JAKARTA — Wakil Menteri Dalam Negeri Ribka Haluk menyerukan akselerasi kepemimpinan perempuan yang transformatif di seluruh jajaran pemerintah daerah. Seruan ini disampaikan dalam forum strategis yang membahas tata kelola pemerintahan inklusif, menit lalu.
Panggilan Mendesak
Ribka Haluk menekankan bahwa kepemimpinan perempuan bukan sekadar representasi angka. Ia mendorong model kepemimpinan yang mampu mengubah struktur dan budaya kerja birokrasi secara fundamental. "Kepemimpinan transformatif adalah keniscayaan," tegasnya.
Menurut data internal Kemendagri, keterwakilan perempuan di posisi strategis pemda masih jauh dari ideal. Ribka menyebut ini sebagai pekerjaan rumah kolektif yang harus segera dituntaskan.
Tiga Pilar Utama
Wamendagri memaparkan tiga pilar penguatan yang wajib dijalankan pemimpin perempuan di daerah:
- Inovasi kebijakan: Mendorong terobosan yang responsif terhadap kebutuhan perempuan dan anak.
- Transparansi anggaran: Memastikan alokasi dana publik berpihak pada kelompok rentan.
- Kolaborasi lintas sektor: Membangun jejaring dengan komunitas sipil dan swasta.

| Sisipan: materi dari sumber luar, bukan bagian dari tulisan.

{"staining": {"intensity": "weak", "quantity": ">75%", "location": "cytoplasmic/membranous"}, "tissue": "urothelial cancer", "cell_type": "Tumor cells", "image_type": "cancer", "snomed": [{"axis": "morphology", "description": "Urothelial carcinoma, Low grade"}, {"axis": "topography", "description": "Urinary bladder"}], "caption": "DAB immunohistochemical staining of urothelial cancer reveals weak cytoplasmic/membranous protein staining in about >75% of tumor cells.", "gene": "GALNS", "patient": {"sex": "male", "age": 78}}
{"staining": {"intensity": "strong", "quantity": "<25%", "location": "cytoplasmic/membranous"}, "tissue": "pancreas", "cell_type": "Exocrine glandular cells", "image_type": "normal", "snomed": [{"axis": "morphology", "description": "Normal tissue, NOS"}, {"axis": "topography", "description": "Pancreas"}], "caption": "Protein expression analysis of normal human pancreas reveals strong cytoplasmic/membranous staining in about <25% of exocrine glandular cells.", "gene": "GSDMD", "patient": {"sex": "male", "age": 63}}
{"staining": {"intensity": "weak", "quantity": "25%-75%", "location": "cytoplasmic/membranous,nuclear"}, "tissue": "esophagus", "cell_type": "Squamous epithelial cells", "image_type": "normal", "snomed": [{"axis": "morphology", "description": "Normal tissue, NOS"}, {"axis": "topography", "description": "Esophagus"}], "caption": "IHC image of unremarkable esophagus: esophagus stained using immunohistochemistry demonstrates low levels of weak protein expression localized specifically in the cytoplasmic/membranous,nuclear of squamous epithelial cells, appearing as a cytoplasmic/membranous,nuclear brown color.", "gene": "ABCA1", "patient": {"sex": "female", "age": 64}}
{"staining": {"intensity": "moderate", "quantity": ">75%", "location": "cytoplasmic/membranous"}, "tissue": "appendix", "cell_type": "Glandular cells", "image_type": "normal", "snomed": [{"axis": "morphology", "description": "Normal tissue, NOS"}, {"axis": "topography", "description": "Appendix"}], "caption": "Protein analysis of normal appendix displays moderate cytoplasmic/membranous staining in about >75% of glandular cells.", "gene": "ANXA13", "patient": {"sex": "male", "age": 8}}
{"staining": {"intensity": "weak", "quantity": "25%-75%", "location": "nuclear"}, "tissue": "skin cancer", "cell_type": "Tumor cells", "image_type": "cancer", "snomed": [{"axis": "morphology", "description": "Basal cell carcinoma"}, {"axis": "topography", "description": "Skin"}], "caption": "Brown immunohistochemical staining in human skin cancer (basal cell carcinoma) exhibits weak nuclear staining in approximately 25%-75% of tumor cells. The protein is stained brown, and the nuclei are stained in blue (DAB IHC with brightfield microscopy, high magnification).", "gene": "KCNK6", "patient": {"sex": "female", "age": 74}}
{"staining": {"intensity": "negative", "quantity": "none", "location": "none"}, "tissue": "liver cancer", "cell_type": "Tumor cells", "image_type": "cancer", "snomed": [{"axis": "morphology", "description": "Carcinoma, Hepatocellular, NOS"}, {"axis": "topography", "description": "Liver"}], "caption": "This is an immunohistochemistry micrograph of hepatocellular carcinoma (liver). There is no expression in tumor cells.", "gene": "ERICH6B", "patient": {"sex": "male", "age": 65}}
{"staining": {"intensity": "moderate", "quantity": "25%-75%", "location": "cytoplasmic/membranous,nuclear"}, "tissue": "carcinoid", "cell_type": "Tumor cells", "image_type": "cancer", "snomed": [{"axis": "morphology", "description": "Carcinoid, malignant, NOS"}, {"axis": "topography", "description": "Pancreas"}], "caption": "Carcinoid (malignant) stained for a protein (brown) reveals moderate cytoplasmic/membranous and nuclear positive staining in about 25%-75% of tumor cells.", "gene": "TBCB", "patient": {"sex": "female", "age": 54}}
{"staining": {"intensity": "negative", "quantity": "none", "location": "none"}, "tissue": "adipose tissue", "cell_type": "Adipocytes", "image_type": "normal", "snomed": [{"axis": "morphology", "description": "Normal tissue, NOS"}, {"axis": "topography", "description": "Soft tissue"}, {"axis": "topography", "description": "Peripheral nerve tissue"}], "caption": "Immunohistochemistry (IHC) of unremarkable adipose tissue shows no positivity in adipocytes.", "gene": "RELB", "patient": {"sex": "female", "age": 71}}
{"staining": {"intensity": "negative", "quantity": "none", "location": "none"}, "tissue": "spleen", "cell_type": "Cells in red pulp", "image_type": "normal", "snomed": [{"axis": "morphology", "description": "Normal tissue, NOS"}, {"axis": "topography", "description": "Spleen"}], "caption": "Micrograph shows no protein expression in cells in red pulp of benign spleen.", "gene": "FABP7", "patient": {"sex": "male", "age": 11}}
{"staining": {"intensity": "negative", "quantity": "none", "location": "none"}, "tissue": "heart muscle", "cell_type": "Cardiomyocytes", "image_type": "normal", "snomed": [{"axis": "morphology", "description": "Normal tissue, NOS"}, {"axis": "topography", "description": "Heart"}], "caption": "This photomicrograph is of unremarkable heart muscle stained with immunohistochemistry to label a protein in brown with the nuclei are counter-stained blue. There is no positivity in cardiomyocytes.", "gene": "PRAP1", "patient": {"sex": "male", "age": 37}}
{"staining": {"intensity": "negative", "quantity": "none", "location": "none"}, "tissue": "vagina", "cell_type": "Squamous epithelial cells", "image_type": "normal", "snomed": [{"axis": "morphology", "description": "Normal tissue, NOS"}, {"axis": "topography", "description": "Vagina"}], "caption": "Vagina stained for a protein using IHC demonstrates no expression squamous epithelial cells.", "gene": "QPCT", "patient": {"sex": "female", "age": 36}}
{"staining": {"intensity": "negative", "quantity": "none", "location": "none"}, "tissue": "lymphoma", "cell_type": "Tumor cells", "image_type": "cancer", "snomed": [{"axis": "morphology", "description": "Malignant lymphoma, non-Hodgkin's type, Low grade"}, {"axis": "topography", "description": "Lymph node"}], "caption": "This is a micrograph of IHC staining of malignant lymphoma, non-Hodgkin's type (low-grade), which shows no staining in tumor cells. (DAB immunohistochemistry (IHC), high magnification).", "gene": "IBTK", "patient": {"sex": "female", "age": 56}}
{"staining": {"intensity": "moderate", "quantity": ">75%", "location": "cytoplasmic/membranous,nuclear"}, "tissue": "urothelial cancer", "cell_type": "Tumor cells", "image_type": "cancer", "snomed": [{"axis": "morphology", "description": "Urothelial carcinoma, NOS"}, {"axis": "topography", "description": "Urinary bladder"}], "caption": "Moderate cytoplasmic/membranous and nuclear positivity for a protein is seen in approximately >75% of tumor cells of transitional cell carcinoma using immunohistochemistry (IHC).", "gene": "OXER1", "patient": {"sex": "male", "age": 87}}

Ketiga pilar ini disebut sebagai formula wajib bagi kepala daerah dan pejabat struktural perempuan untuk menciptakan dampak berkelanjutan.
Situasi Lapangan Terkini
Berdasarkan pemetaan Kemendagri, sejumlah daerah menunjukkan kemajuan signifikan dalam promosi kepemimpinan perempuan. Namun disparitas masih nyata. Ribka menyoroti perlunya mentoring intensif dan program kaderisasi terstruktur dari tingkat kelurahan hingga provinsi.
Forum ini juga mencatat bahwa pemimpin perempuan kerap menghadapi tantangan ganda: ekspektasi kinerja tinggi sekaligus bias kultural yang mengakar. "Kita harus memutus rantai itu," ujar Wamendagri dengan nada tegas.
Instruksi Konkret
Kemendagri akan memperkuat mekanisme monitoring dan evaluasi berbasis gender di seluruh pemda. Setiap laporan kinerja wajib menyertakan indikator pemberdayaan perempuan dalam struktur organisasi dan program kerja.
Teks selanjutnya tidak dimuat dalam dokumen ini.